With Everything
How does a person perceive a world she can't see?
I read The Celestine Prophecy in the mid-nineties like everyone else, and the one idea that stuck with me was this: there are no coincidences. From my perch today I see Jason Angel as a data point put in my path with purpose…not “proof” exactly (my skepticism was still alive and well) but more of a motivation to continue being open to receiving, to keep asking my bigger question: how does one perceive the unseen world? Can you see it with your eyes? Hear it, feel it? The books are no help. They say things like “you may feel a deepening awareness,” but what the heck does that mean, exactly?
One morning in late January, I found out. I now believe it was every energy that supports me declaring, “Tracey, this is how you do it.”
I picked a track: thirty minutes of chanting and singing meant to awaken gratitude for being here, in this body. But getting past that first five minutes was often the biggest challenge in those early days. Distracting myself with reading about the teacher, the track, quelling the “am I doing it wrong” narrative. Finally, finally getting quiet. Closing my eyes, I pushed away the doubts and settled on a mantra of “I am here.”
The response was immediate. Transported to the deck of our cabin in the Sierra foothills, I was looking out at the trees and a wave of gratitude came up through me so fast I started to cry. Not misty. Big crying. It went on for over a minute, just me and the gratitude…and then joy…and then love. Overwhelming. And then my conscious mind woke up. What if my wife hears me and thinks I’m being silly? That thought put me right back in my body, embarrassed. Bliss or self-consciousness. Ugh.

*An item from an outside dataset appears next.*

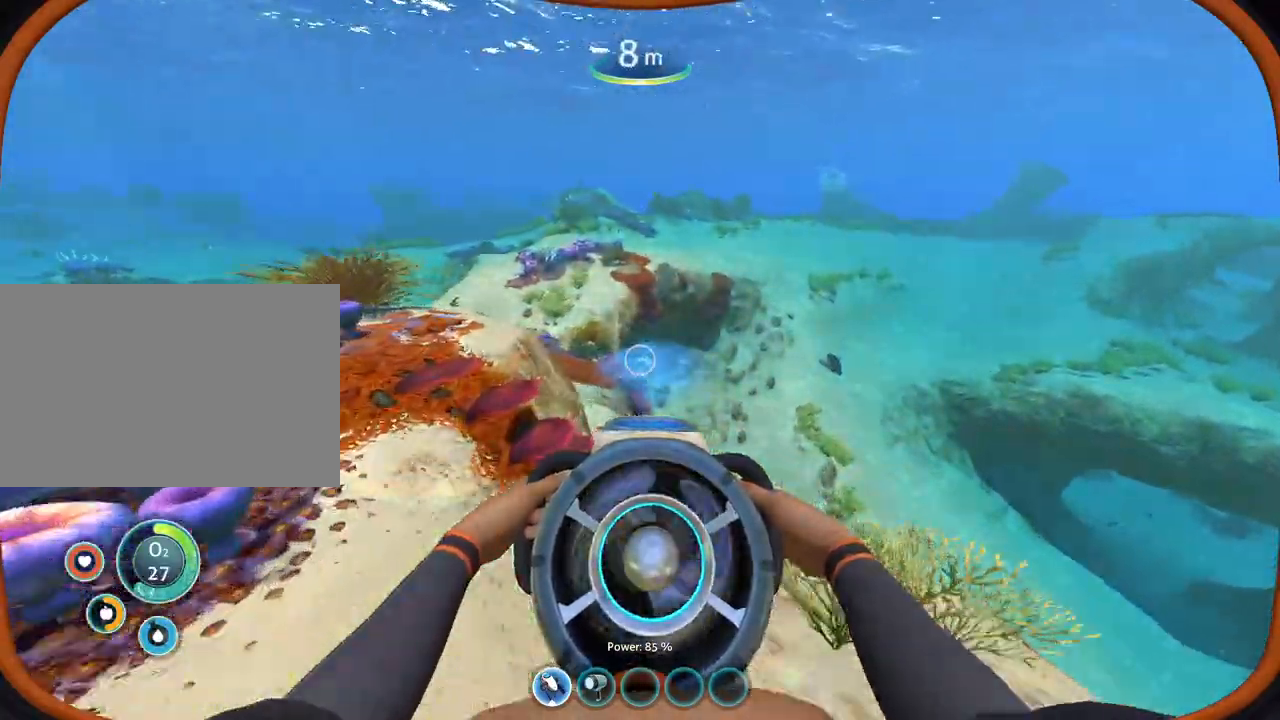
{"keys": ["w"], "mouse": [], "events": [[67, "mouse_right", "up"]]}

I wanted to get back to that ecstasy. Focus on breath, eyes, scalp, neck, hands. Mantra. Again. Breath, eyes, scalp, neck, hands. Mantra.

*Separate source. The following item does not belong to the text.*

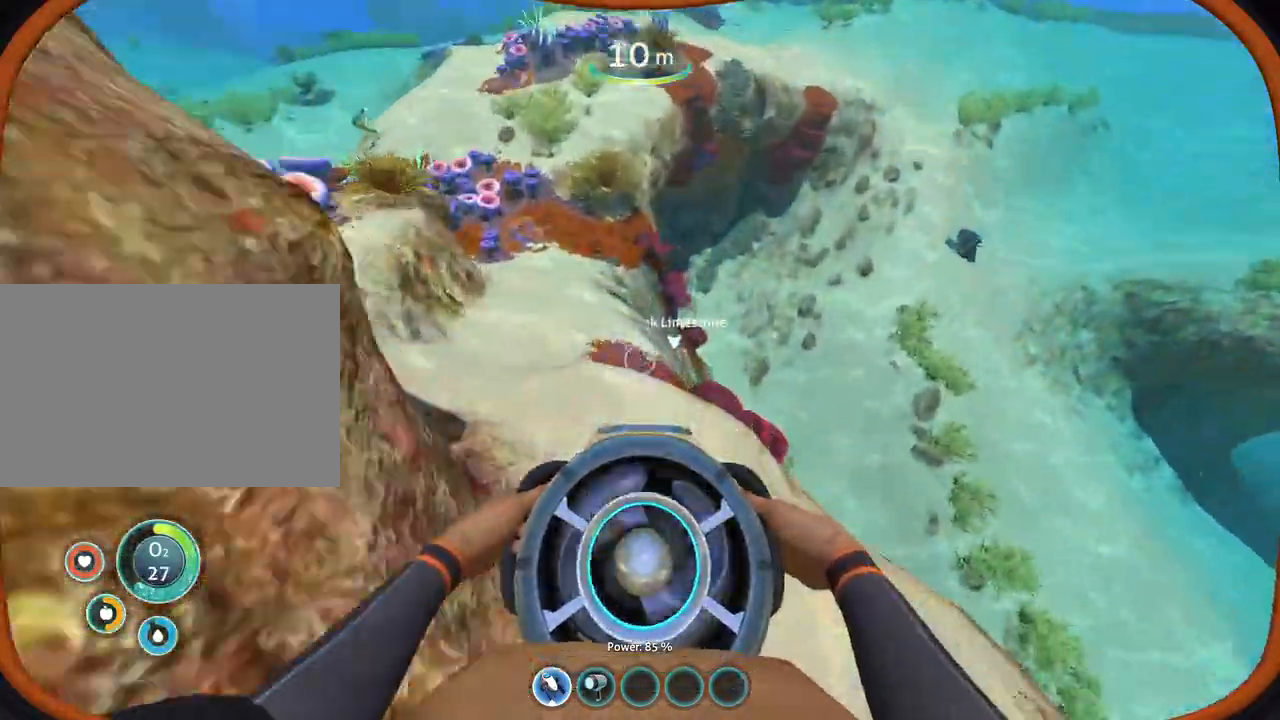
{"keys": ["w"], "mouse": [], "events": []}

And then there was a ball of energy in my hands.
This is where the question of perception stops being abstract. I did not see a ball of energy, exactly. I felt it, the way you feel anything you’re holding. It had size and presence. Like a fiery basketball. And it wasn’t behaving the way energy had behaved in other meditations, where it flowed through me on its own schedule. This just sat there in my hands, waiting. I had to decide what to do with it.
So I squished it. I packed it like a snowball, and the energy went up into my arms. I squished and squished until all the energy was in me. I then looked up, if “looked” and “up” mean anything with your eyes closed on the floor of the spare bedroom, and I saw beams of light coming down the way sun comes through a break in clouds, through an opening in a ceiling that wasn’t there. I grabbed one like it was a rope and pulled it toward me. Piled it up, packed it, squished it, took in the energy. Did it again.
And then, instead of pulling the next beam down, I climbed it. Hand over hand, like the rope in gym class, which, for the record, I never made it to the top of. This time there was a top. I got to the edge and I could see that I was quite in the dark down below. I knew that represented the earth, the physical body, the ordinary. I could see glorious light above, as I grabbed the edge and pulled myself up into the light.
Here is what I can still describe in detail, five years later: standing up on a pedestal, rotating in this glorious, warm, healing, cleansing light. The mantra shifted on its own. I am cleansed. I am energy. I am the light. And when I noticed I’d gone nearly translucent, the light filling me from head to toe and my chest puffed out, the image that arrived was Superman. Not flying. Just standing there, lit up. That powerful. Possibly that good. I basked, taking it all in.
Then it faded, the way these things do, and I was back on the floor with the mantra I’d started with. I am here.
What that morning taught me, beyond the obvious lesson that the deep end is deeper than advertised, is how I receive.
Because look at what actually happened, sense by sense. There were images, detailed ones, but they lived in the mind’s eye, the same screen where memory plays. There was touch, and the touch was not in the mind’s eye at all. My hands were doing things. The tears were real and wet. And there was language, arriving rather than composed. I didn’t decide to change my mantra. It changed, and I noticed.
I’d been asking how a person perceives a world she can’t see, and the answer, at least for me, turned out to be: with everything. Inner sight for the pictures. The body for the energy. Some quiet channel underneath language for the words. Your equipment may be tuned differently. Some people get sound. Some get color. Some get nothing visual at all, just a feeling that arrives with more authority. The only way to find out what you’ve got is to lie down, turn it on, and pay attention.
Was any of it real? That probably depends on your definition of real. But I can tell you that I remember that morning the way I remember things that happened. Not like a dream, which is gone by lunch. Like an event. My hands still remember the weight of the light.